Implement the following function. The decorators define the contract —
follow the type hints, docstring, and test requirements exactly.

@requires_tests(happy_path=True, edge_cases=["empty"])
@spec
def process(items: list[str]) -> dict:
    """Process a list of items into a frequency dict."""
    ...

Do: Ask for Tests That Match Requirements¶

Also write the tests. The @requires_tests decorator expects these
test function names: test_process_happy_path, test_process_empty

Don't: Let the LLM Change the Spec¶

The spec is the human's domain.

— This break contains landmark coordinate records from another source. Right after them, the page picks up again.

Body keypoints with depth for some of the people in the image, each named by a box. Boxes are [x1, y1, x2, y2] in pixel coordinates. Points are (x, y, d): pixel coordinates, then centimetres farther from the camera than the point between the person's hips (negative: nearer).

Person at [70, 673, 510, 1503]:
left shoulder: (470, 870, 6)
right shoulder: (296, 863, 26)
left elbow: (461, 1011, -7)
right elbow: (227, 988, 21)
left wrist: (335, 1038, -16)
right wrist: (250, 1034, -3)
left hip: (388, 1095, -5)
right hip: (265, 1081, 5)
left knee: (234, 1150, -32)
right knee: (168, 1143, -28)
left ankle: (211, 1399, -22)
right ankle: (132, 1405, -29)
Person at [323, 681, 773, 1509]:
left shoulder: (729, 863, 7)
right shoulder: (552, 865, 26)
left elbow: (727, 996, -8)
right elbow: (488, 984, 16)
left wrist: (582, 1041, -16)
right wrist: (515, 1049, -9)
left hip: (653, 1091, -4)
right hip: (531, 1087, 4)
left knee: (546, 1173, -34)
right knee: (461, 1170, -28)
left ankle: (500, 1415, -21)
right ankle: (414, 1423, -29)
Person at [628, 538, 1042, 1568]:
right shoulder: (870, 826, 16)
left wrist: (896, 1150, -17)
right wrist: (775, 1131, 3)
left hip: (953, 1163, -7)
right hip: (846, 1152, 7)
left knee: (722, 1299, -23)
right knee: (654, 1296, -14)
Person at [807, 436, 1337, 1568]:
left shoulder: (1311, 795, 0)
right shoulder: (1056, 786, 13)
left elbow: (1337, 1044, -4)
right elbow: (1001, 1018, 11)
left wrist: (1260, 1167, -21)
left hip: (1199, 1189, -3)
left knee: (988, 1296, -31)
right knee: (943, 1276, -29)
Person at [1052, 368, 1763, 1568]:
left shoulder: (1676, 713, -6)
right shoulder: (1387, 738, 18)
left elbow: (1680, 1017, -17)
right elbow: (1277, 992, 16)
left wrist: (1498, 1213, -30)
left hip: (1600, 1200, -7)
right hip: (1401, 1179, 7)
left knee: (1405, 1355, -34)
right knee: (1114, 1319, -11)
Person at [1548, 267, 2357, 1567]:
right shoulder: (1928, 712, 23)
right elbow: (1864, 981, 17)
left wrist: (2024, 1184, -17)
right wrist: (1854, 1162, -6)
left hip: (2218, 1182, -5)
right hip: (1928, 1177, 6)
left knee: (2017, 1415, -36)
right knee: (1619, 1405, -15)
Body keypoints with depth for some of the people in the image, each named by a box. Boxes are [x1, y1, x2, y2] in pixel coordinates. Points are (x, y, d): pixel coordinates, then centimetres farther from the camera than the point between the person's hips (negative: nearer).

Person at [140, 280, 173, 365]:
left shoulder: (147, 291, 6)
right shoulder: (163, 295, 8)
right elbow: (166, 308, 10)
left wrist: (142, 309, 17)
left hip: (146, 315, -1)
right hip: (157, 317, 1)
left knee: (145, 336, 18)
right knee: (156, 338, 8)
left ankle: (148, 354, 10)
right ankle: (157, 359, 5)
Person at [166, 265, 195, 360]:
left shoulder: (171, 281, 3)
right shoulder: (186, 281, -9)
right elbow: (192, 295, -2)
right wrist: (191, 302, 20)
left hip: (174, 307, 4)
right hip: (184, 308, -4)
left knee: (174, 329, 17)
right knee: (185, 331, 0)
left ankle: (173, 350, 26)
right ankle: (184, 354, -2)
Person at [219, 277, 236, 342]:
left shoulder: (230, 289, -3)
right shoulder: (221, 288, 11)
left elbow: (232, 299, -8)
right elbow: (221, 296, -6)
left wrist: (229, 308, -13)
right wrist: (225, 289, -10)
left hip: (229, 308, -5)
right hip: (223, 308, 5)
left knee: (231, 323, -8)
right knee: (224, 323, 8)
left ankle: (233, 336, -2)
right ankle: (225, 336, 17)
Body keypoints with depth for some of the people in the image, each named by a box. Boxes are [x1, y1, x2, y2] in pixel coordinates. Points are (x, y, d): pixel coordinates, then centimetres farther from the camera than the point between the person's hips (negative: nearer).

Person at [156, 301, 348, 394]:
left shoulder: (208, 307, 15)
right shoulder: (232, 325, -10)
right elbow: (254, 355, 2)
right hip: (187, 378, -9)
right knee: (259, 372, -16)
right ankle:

If an LLM suggests changing type hints, adding parameters, or modifying the docstring, that's a conversation — not an automatic change.

Using the CLI with LLMs¶

The specwright new command generates stubs that are perfect for LLM handoff:

specwright new function search_users \
    --params "query: str, limit: int" \
    --returns "list[dict]"

This creates search_users.py with the spec already defined. Hand the file to an LLM with:

Fill in the implementation for search_users.py. Follow the type hints
and docstring exactly. Also complete the test file test_search_users.py.

The LLM writes code, you run specwright validate, and the framework tells you if everything checks out.